Let’s first understand what mutual funds are before we get into how they work. Mutual funds are a type of financial investment products that are quite different from the other financial savings and investments products you may be aware of like bank fixed deposits, post office saving schemes, PPF, insurance, stocks or infrastructure and government bonds.
Firstly, mutual funds are not savings products but investment products. A savings product like bank fixed deposit or PPF will give you a guaranteed return. Investment products can never give you guaranteed returns as they invest in securities listed in the market and hence are subject to many variable factors. These are collectively termed as risk factors. Hence mutual fund investments are subject to many risks but the most prominent one is market risk.
Let’s now get into the mutual fund basics. Mutual funds schemes are pooled investment products with a stated investment objective. The collected investments are held by a trust and managed by an Asset Management Company. The AMC just manages the money but doesn’t hold it in its account or own it. The money is owned by the investors and the trust acts as its fiduciary guardian. The investment objective of each fund spells out the kind of investments it is likely to make and the purpose of adding this fund to your portfolio.

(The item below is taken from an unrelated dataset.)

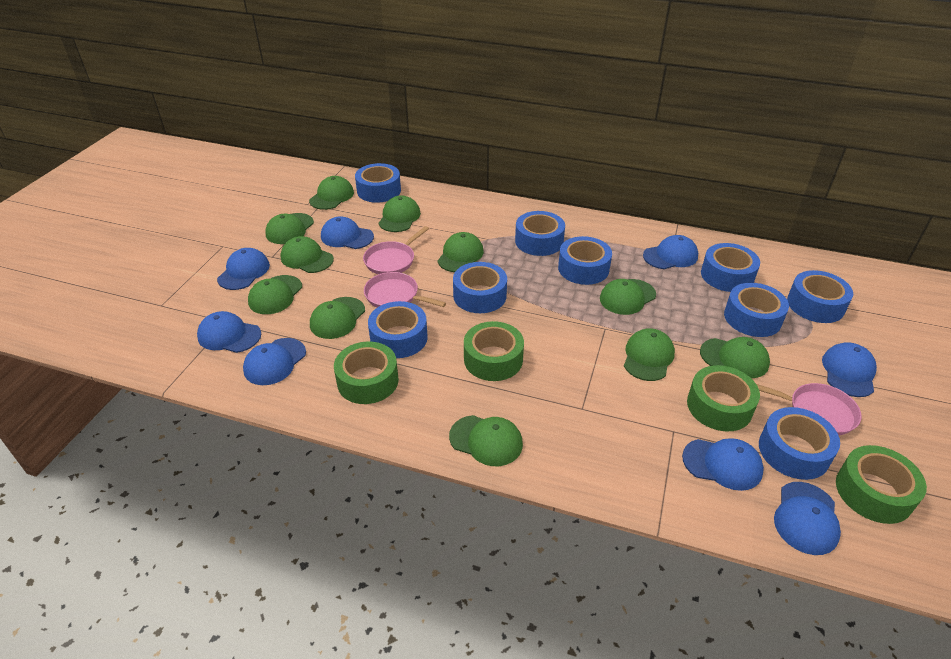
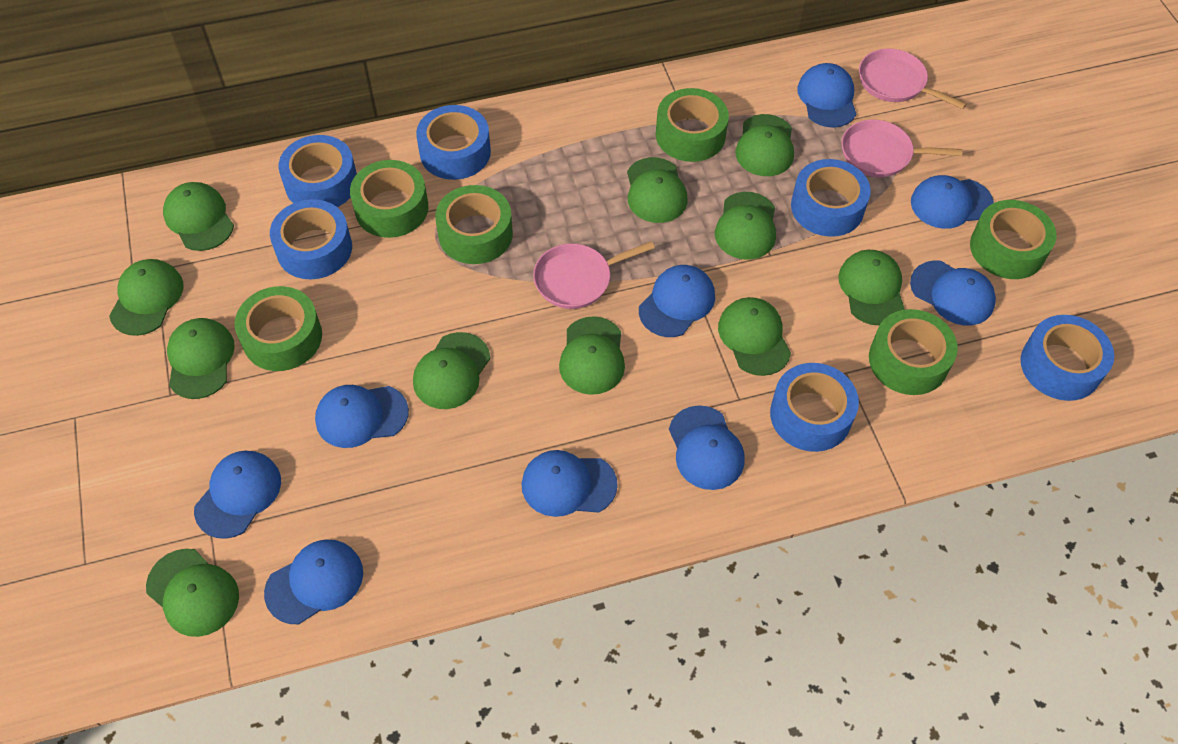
blue cap: 8 -> 9
blue tape: 9 -> 6
green tape: 4 -> 6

Let’s now look at how mutual funds work. As mentioned earlier, they pool money from different investors who share a common investment objective as the fund. All the money collected from these investors is used to buy assets like stocks or bonds for the fund’s portfolio in line with its stated investment objective. Units or shares of the fund are created at the time of launching the fund which is called New Fund Offer (NFO). This unit or share is quite different from the stocks or shares you are familiar with. In case of a mutual fund unit or share, it represents the market value of one unit of the fund’s portfolio that has many securities in it unlike a company stock.
NAV of a fund is derived by dividing the total net assets (total assets less liabilities) of the fund by the total no. of outstanding units. Then each investor or unitholder is allotted units in proportion to the money invested by him/her at the current NAV. This simply means, when investors buy or sell mutual fund investments, they do so at a price per unit which is the NAV applicable for their transaction.
How Mutual Funds Work?
Let’s explain how mutual fund investments work with the help of an example. Suppose a fund launches a new equity mutual fund scheme and collects INR 100cr during the NFO by selling 10 cr units of the scheme at a Face Value or NFO price of INR.10. After the NFO period closes, the INR 100cr collected is used to buy stocks for the funds portfolio. The fund manager decides how much of the fund to invest in which stock. When the fund opens for subscription after few weeks, the total portfolio value of the fund will be the sum total of the current market value of all the stocks and other assets held in the portfolio. Let’s say on the day of opening, the total market value of the scheme is INR 100.15 cr. The Net Asset Value of the scheme can be arrived at by subtracting the scheme’s liabilities like operating and marketing expenses from its market value. Let’s assume in this case the liabilities happen to be INR 5lakhs.
NAV of the scheme = [(Assets – Liabilities)/no. of outstanding units] = [(100.15 -0.05)/10cr units] = INR 10.01
The NAV of the scheme will vary from day-to-day since the market value of its portfolio will fluctuate as per market volatility.
As an investor, when you invest in a mutual fund, you really don’t have to bother about the kind of stocks to invest in, how much to invest in which stock, when to sell a stock from the portfolio etc. All these decisions and tasks are taken care of by the AMC or Asset Management Company. Thus, investing in stocks or bonds through mutual funds is a better option than doing so directly esp for small retail investors.
Don’t mutual funds simplify the work for us if we want to invest in market related investment products like stocks or even bonds?